‘His face came through your windshield’: Special agents interview Ravnsborg about deadly crash

Local News

SIOUX FALLS, S.D. (KELO) — We are hearing for the first time from South Dakota Attorney General Jason Ravnsborg in his own words about the crash that took the life of Joe Boever in September. Video recordings of interviews Ravnsborg did on two separate dates in September have been posted to the South Dakota Department of Public Safety’s website. In South Dakota, it is extremely rare for these kinds of interviews to be released to the public.

Ravnsborg was driving the car that struck and killed Boever on September 12. On September 14 and September 30, North Dakota Bureau of Criminal Investigation special agents interviewed Ravnsborg. The Hyde County deputy state’s attorney announced last week that she had charged Ravnsborg with three second-class misdemeanors. None of these directly resulted from Ravnsborg’s car hitting Boever. On Tuesday South Dakota Gov. Kristi Noem called for Ravnsborg to resign, and a state legislator introduced a resolution including articles of impeachment against Ravnsborg.

“And then quite frankly, wham,” Ravnsborg said. “I hit, the incident happened. I never saw anything ’til the impact. I immediately jump out of the car and call 911 within seconds.”

During the first interview, Jason Ravnsborg told investigators what he remembered from the night of the crash.

“I’m thinking it’s a deer at this point, but I had, I did not see anything. I didn’t have a time to swerve or accelerate or decelerate or anything,” Ravnsborg said. “I didn’t see anything.”

Investigators asked a series of questions.

“Do you normally wear glasses or anything when you’re driving?” an agent said.

“No,” Ravnsborg said.

“Okay. Any, like cheaters or anything?” an agent said.

“No,” Ravnsborg said.

“Okay. We found a pair of broken glasses in your vehicle, but they weren’t sunglasses, they almost look like cheaters of some sort,” an agent said. “There was like a black-framed glass, part of them was laying on the front passenger floorboard, and part of them were laying in the back seat, broke in half. Do you know? I wish I had a picture of them.”

Glasses came up in the second interview 16 days later.

“They’re Joe’s glasses,” an agent said.

“I wondered about that,” Ravnsborg said.

“So that means his face came through your windshield,” an agent said.

“His glasses are right there, Jason.
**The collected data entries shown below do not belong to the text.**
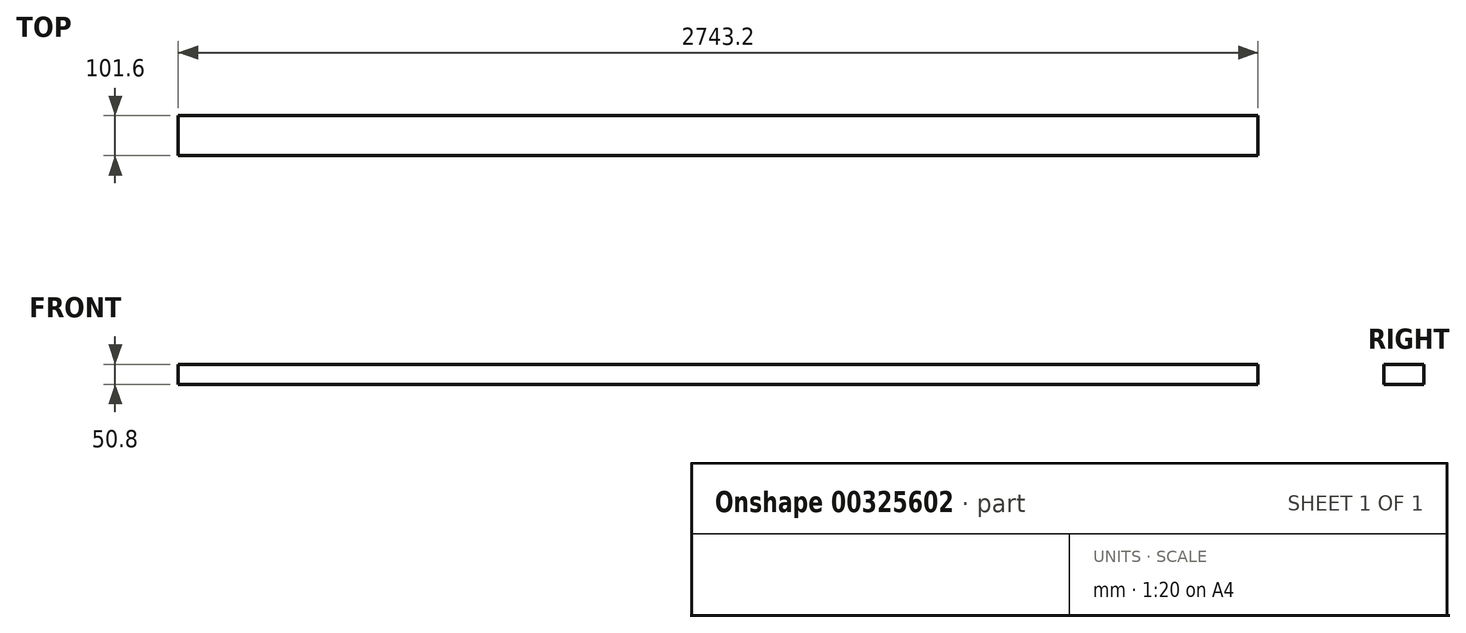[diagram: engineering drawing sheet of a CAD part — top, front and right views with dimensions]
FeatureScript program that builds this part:
annotation { "Feature Type Name" : "Feature", "Feature Type Description" : "" }
export const myFeature = defineFeature(function(context is Context, id is Id, definition is map)
    precondition{}
    {
        {
            var Q0;
            Q0=qCreatedBy(makeId("Top.planeOp"),FACE);
            var sketch = newSketch(context, id + "F0", { "sketchPlane" : qUnion([Q0])});
            skLineSegment(sketch, "E0.bottom", {"start": v(-965.26, 17.3) * mm, "end": v(1777.94, 17.3) * mm});
            skLineSegment(sketch, "E0.top", {"start": v(-965.26, 118.9) * mm, "end": v(1777.94, 118.9) * mm});
            skLineSegment(sketch, "E0.left", {"start": v(-965.26, 17.3) * mm, "end": v(-965.26, 118.9) * mm});
            skLineSegment(sketch, "E0.right", {"start": v(1777.94, 17.3) * mm, "end": v(1777.94, 118.9) * mm});
            skSolve(sketch);
        }
        {
            var Q0;
            Q0 = qSketchRegion(id + "F0", true);
            var Q1;
            Q1=makeQuery(id+"F0.imprint","IMPRINT",FACE,{"disambiguationData":[TD([[makeQuery(id+"F0.imprint","IMPRINT",EDGE,{"derivedFrom":sQuery(id+"F0.wireOp",EDGE,"E0.bottom")}),1.0]])]});
            extrude(context, id + "F1", {"entities" : qUnion([Q0, Q1]), "depth" : 50.8 * mm});
        }
    });
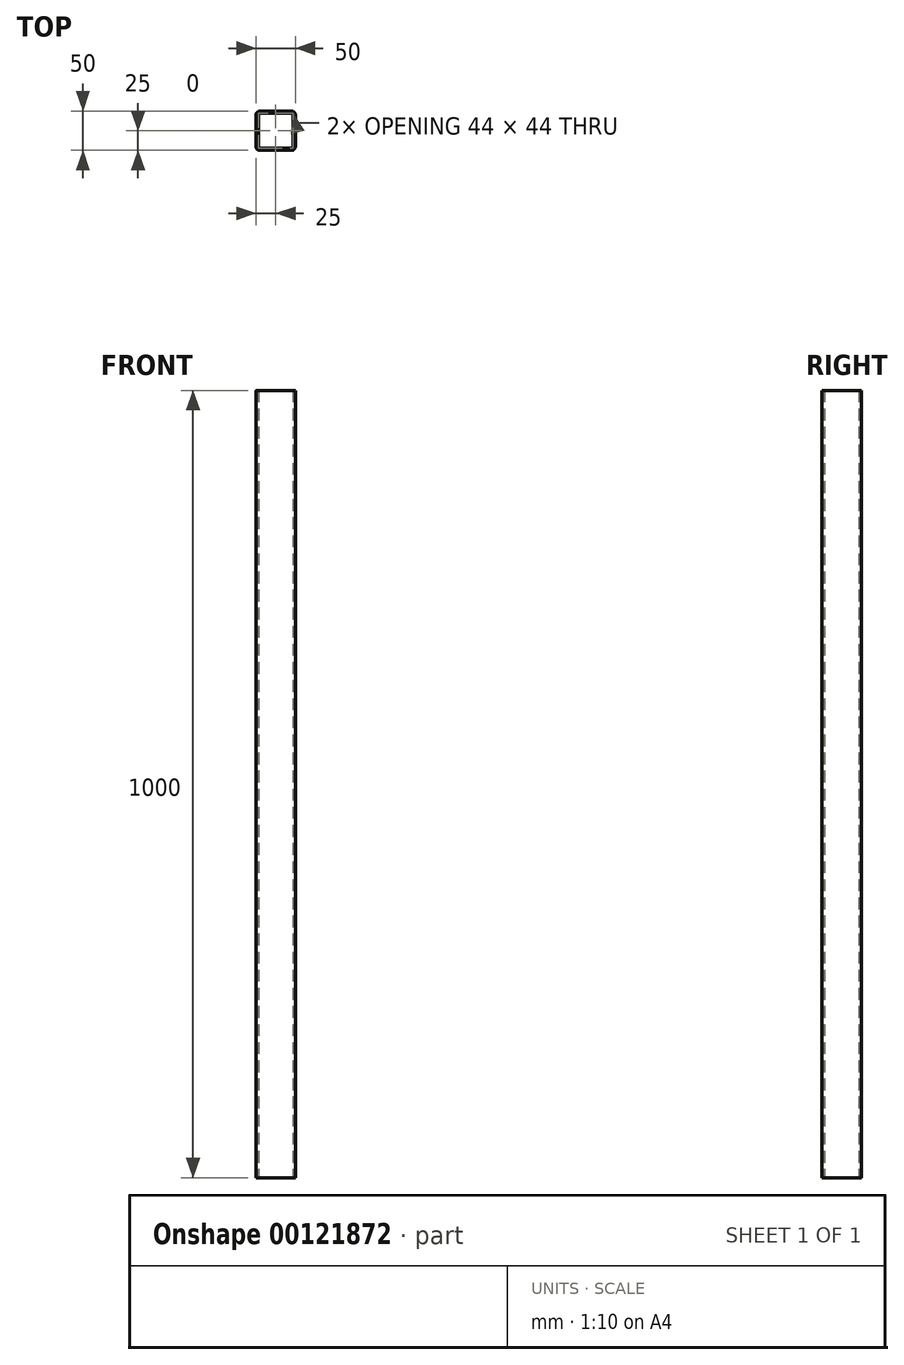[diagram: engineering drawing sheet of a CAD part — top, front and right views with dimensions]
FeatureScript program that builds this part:
annotation { "Feature Type Name" : "Feature", "Feature Type Description" : "" }
export const myFeature = defineFeature(function(context is Context, id is Id, definition is map)
    precondition{}
    {
        {
            var Q0;
            Q0=qCreatedBy(makeId("Top.planeOp"),FACE);
            var sketch = newSketch(context, id + "F0", { "sketchPlane" : qUnion([Q0])});
            skLineSegment(sketch, "E0.bottom", {"start": v(20, 25) * mm, "end": v(-20, 25) * mm});
            skLineSegment(sketch, "E0.top", {"start": v(20, -25) * mm, "end": v(-20, -25) * mm});
            skLineSegment(sketch, "E0.left", {"start": v(25, 20) * mm, "end": v(25, -20) * mm});
            skLineSegment(sketch, "E0.right", {"start": v(-25, 20) * mm, "end": v(-25, -20) * mm});
            skPoint(sketch, "E0.middle", {"position": v(0, 0) * mm});
            skPoint(sketch, "E1.visualSharp", {"position": v(-25, 25) * mm});
            skArc(sketch, "E1.filletArc", {"start": v(-20, 25) * mm, "mid": v(-23.54, 23.54) * mm, "end": v(-25, 20) * mm});
            skPoint(sketch, "E2.visualSharp", {"position": v(25, 25) * mm});
            skArc(sketch, "E2.filletArc", {"start": v(25, 20) * mm, "mid": v(23.54, 23.54) * mm, "end": v(20, 25) * mm});
            skPoint(sketch, "E3.visualSharp", {"position": v(-25, -25) * mm});
            skArc(sketch, "E3.filletArc", {"start": v(-25, -20) * mm, "mid": v(-23.54, -23.54) * mm, "end": v(-20, -25) * mm});
            skPoint(sketch, "E4.visualSharp", {"position": v(25, -25) * mm});
            skArc(sketch, "E4.filletArc", {"start": v(20, -25) * mm, "mid": v(23.54, -23.54) * mm, "end": v(25, -20) * mm});
            skLineSegment(sketch, "E5.0", {"start": v(20, 22) * mm, "end": v(-20, 22) * mm});
            skLineSegment(sketch, "E5.1", {"start": v(22, 20) * mm, "end": v(22, -20) * mm});
            skLineSegment(sketch, "E5.2", {"start": v(20, -22) * mm, "end": v(-20, -22) * mm});
            skLineSegment(sketch, "E5.3", {"start": v(-22, 20) * mm, "end": v(-22, -20) * mm});
            skPoint(sketch, "E6.visualSharp", {"position": v(-22, 22) * mm});
            skArc(sketch, "E6.filletArc", {"start": v(-20, 22) * mm, "mid": v(-21.41, 21.41) * mm, "end": v(-22, 20) * mm});
            skPoint(sketch, "E7.visualSharp", {"position": v(22, 22) * mm});
            skArc(sketch, "E7.filletArc", {"start": v(22, 20) * mm, "mid": v(21.41, 21.41) * mm, "end": v(20, 22) * mm});
            skPoint(sketch, "E8.visualSharp", {"position": v(22, -22) * mm});
            skArc(sketch, "E8.filletArc", {"start": v(20, -22) * mm, "mid": v(21.41, -21.41) * mm, "end": v(22, -20) * mm});
            skPoint(sketch, "E9.visualSharp", {"position": v(-22, -22) * mm});
            skArc(sketch, "E9.filletArc", {"start": v(-22, -20) * mm, "mid": v(-21.41, -21.41) * mm, "end": v(-20, -22) * mm});
            skSolve(sketch);
        }
        {
            var Q0;
            Q0 = qSketchRegion(id + "F0", true);
            extrude(context, id + "F1", {"entities" : qUnion([Q0]), "depth" : 1000 * mm});
        }
    });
Those are Joe’s …. so the only way for them to get there is through the windshield,” an agent said.

Ravnsborg says he didn’t see the glasses until the agent showed them to him.

“His face was in your windshield, Jason. Think about that,” an agent said.

The attorney general maintained, though, he didn’t see Boever.

“I did not know it was a man until the next day,” Ravnsborg said. “No.”

“You think you had an idea it was something other than a deer, though,” an agent said.

“I just believed it was a deer.” Ravnsborg said. “I do.”

When they arrived at the crash scene the next day, investigators say they found a working flashlight next to Boever’s body which was still on. They told Ravnsborg the light was shining just inches from the road, and they didn’t know how he could have missed it. Ravnsborg repeatedly told investigators he was driving on the road, not the shoulder, and that he didn’t know that he’d hit a man until the next day.


On Tuesday, the private media spokesperson representing Ravnsborg contacted some media in South Dakota while House members discussed the articles of impeachment.

The statement reads:

“The Attorney General does not intend to resign.  At no time has this issue impeded his ability to do the work of the office.  Instead, he has handled some of the largest settlements and legislative issues the state has ever been through.

As an attorney and a Lt. Colonel in the Army Reserves, AG Ravnsborg has fought for the rule of law and personal liberties and would hope that he is afforded the same right and courtesy.”